Le volume ajusté des transactions en stablecoins a atteint un record de 1 790 milliards de dollars en juin, en hausse de 63 % par rapport aux 1 100 milliards de dollars de mai, selon le géant des paiements Visa.
« Cette augmentation souligne le rôle croissant des stablecoins en tant qu'infrastructure essentielle pour les transferts de valeur, la fourniture de liquidités et l'activité de finance décentralisée, qui persiste indépendamment des mouvements de prix spéculatifs », a déclaré Nick Ruck, directeur de LVRG Research.
L'USDC de Circle a dominé avec 1 210 milliards de dollars, soit 67 % du volume total, tandis que l'USDT de Tether a représenté 576 milliards de dollars, soit 32 %. Le réseau Base de Coinbase, une solution de couche 2 sur Ethereum, a traité 565 milliards de dollars, devançant de justesse Ethereum avec 562 milliards de dollars. Tron s'est classé troisième avec 320 milliards de dollars. Visa a développé la méthodologie ajustée en collaboration avec Artemis, Allium Labs et Castle Island Ventures afin de filtrer l'activité liée aux bots et aux rééquilibrages de trésorerie des plateformes d'échange.

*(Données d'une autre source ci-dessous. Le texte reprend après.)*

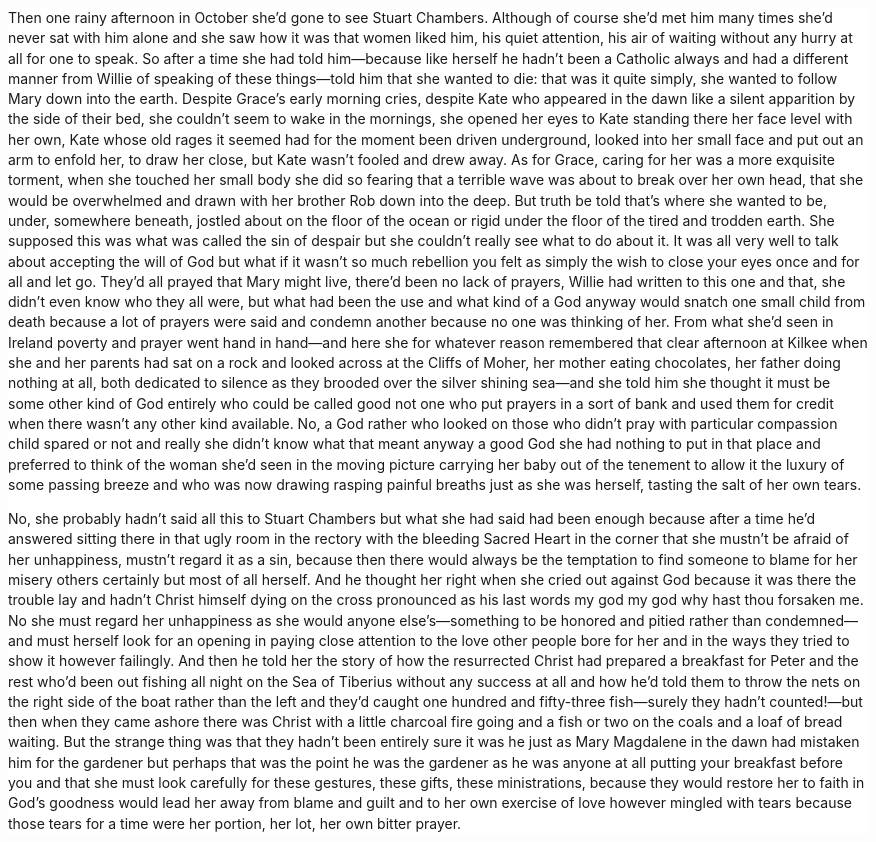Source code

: Then one rainy afternoon in October she’d gone to see Stuart Chambers. Although of course she’d met him many times she’d never sat with him alone and she saw how it was that women liked him, his quiet attention, his air of waiting without any hurry at all for one to speak. So after a time she had told him—because like herself he hadn’t been a Catholic always and had a different manner from Willie of speaking of these things—told him that she wanted to die: that was it quite simply, she wanted to follow Mary down into the earth. Despite Grace’s early morning cries, despite Kate who appeared in the dawn like a silent apparition by the side of their bed, she couldn’t seem to wake in the mornings, she opened her eyes to Kate standing there her face level with her own, Kate whose old rages it seemed had for the moment been driven underground, looked into her small face and put out an arm to enfold her, to draw her close, but Kate wasn’t fooled and drew away. As for Grace, caring for her was a more exquisite torment, when she touched her small body she did so fearing that a terrible wave was about to break over her own head, that she would be overwhelmed and drawn with her brother Rob down into the deep. But truth be told that’s where she wanted to be, under, somewhere beneath, jostled about on the floor of the ocean or rigid under the floor of the tired and trodden earth. She supposed this was what was called the sin of despair but she couldn’t really see what to do about it. It was all very well to talk about accepting the will of God but what if it wasn’t so much rebellion you felt as simply the wish to close your eyes once and for all and let go. They’d all prayed that Mary might live, there’d been no lack of prayers, Willie had written to this one and that, she didn’t even know who they all were, but what had been the use and what kind of a God anyway would snatch one small child from death because a lot of prayers were said and condemn another because no one was thinking of her. From what she’d seen in Ireland poverty and prayer went hand in hand—and here she for whatever reason remembered that clear afternoon at Kilkee when she and her parents had sat on a rock and looked across at the Cliffs of Moher, her mother eating chocolates, her father doing nothing at all, both dedicated to silence as they brooded over the silver shining sea—and she told him she thought it must be some other kind of God entirely who could be called good not one who put prayers in a sort of bank and used them for credit when there wasn’t any other kind available. No, a God rather who looked on those who didn’t pray with particular compassion child spared or not and really she didn’t know what that meant anyway a good God she had nothing to put in that place and preferred to think of the woman she’d seen in the moving picture carrying her baby out of the tenement to allow it the luxury of some passing breeze and who was now drawing rasping painful breaths just as she was herself, tasting the salt of her own tears.

No, she probably hadn’t said all this to Stuart Chambers but what she had said had been enough because after a time he’d answered sitting there in that ugly room in the rectory with the bleeding Sacred Heart in the corner that she mustn’t be afraid of her unhappiness, mustn’t regard it as a sin, because then there would always be the temptation to find someone to blame for her misery others certainly but most of all herself. And he thought her right when she cried out against God because it was there the trouble lay and hadn’t Christ himself dying on the cross pronounced as his last words my god my god why hast thou forsaken me. No she must regard her unhappiness as she would anyone else’s—something to be honored and pitied rather than condemned—and must herself look for an opening in paying close attention to the love other people bore for her and in the ways they tried to show it however failingly. And then he told her the story of how the resurrected Christ had prepared a breakfast for Peter and the rest who’d been out fishing all night on the Sea of Tiberius without any success at all and how he’d told them to throw the nets on the right side of the boat rather than the left and they’d caught one hundred and fifty-three fish—surely they hadn’t counted!—but then when they came ashore there was Christ with a little charcoal fire going and a fish or two on the coals and a loaf of bread waiting. But the strange thing was that they hadn’t been entirely sure it was he just as Mary Magdalene in the dawn had mistaken him for the gardener but perhaps that was the point he was the gardener as he was anyone at all putting your breakfast before you and that she must look carefully for these gestures, these gifts, these ministrations, because they would restore her to faith in God’s goodness would lead her away from blame and guilt and to her own exercise of love however mingled with tears because those tears for a time were her portion, her lot, her own bitter prayer.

Ce record dépasse le précédent sommet de 1 780 milliards de dollars atteint en février et marque une augmentation de 125 % par rapport à juin 2025, selon le tableau de bord analytique des stablecoins de Visa, propulsé par Allium. Les données suggèrent que les stablecoins ont évolué au-delà du trading spéculatif pour devenir une couche fondamentale dédiée aux paiements, à la finance décentralisée et aux transferts transfrontaliers, même si le marché des cryptomonnaies dans son ensemble traverse une phase baissière. Ruck a prédit que cette tendance se poursuivrait, les stablecoins « devenant une couche fondamentale de l'économie Web3 ».
Les banques passent du « faut-il » au « comment » concernant les stablecoins
Ce volume record survient alors que les institutions financières mondiales accélèrent leur intégration de l'infrastructure des stablecoins. Standard Chartered et BNY, la plus grande banque de conservation au monde avec 59 000 milliards de dollars d'actifs sous gestion, ont élargi leur soutien à l'USDC, permettant aux clients institutionnels de frapper et de racheter le stablecoin directement via leurs plateformes, plutôt que de développer des systèmes propriétaires.
« C'est le réseau qui crée la valeur. Le stablecoin lui-même devient presque secondaire », a déclaré Adrian Cachinero Vasiljevic, cofondateur et associé chez Steakhouse Financial. Chainalysis estime que les volumes de règlement en stablecoins pourraient atteindre un quadrillion de dollars par an d'ici 2030.
Les banques européennes poussent au développement d'alternatives libellées en euros afin d'éviter que l'activité de règlement ne se rabatte par défaut sur des jetons adossés au dollar. Qivalis, un consortium de 37 institutions financières européennes, développe le stablecoin Euro On-Chain dans le cadre du cadre réglementaire MiCA (Markets in Crypto-Assets). « Si nous n'avons pas d'euro sur la blockchain, les banques utiliseront le dollar, car il est là, disponible et dispose d'une grande liquidité », a déclaré Jan-Oliver Sell, PDG de Qivalis.
Par ailleurs, Open Standard a lancé Open USD mardi, avec le soutien de plus de 140 entreprises de paiement, bancaires et technologiques, dont Visa et Mastercard, ajoutant un nouveau concurrent à un marché déjà dominé par l'USDC et l'USDT.